Deus chamou os que crêem pela sua glória e virtude, ou seja, os cristãos foram chamados para louvor de sua glória e em amor, a virtude de Deus ( Ef 1:4 -6). Para ser participante da natureza divina, os cristãos foram abençoados com a predestinação, ou seja, aqueles que crêem em Cristo não possuem outro destino, se não, serem filhos de Deus.

Só é possível escapar da corrupção que há no mundo (natureza pecaminosa herdada em Adão), quando se torna participante da natureza divina (filiação). Tudo isto é dado aos cristãos através do poder de Deus, que concede vida, o que contrasta com a condição antes de se ter a Cristo: morte.

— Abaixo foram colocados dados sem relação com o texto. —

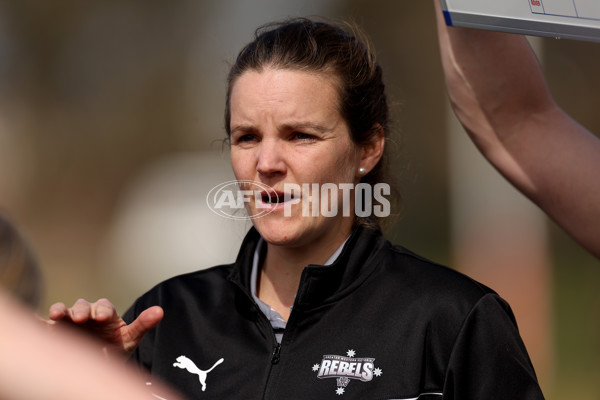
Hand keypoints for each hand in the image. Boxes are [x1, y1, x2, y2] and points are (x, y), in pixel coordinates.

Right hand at [48, 298, 162, 354]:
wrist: (97, 362)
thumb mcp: (129, 338)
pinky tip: (32, 320)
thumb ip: (142, 325)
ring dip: (60, 311)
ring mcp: (69, 321)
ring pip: (63, 311)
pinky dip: (37, 320)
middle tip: (81, 318)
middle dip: (82, 310)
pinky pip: (44, 324)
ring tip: (56, 315)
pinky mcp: (54, 330)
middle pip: (83, 306)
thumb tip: (161, 311)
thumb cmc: (115, 347)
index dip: (104, 310)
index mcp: (105, 313)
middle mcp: (87, 314)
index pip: (105, 306)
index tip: (104, 318)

Esta nova vida deve ser desfrutada em piedade, ou seja, o cristão deve andar segundo as boas obras que Deus preparou ( Ef 2:10 ).

Como Deus desejou ter filhos para que o seu Filho obtivesse a preeminência em tudo, os cristãos são feitura Sua, criados em Cristo e à Sua imagem, em verdadeira Justiça e Santidade ( Ef 2:10 e Ef 4:24 ).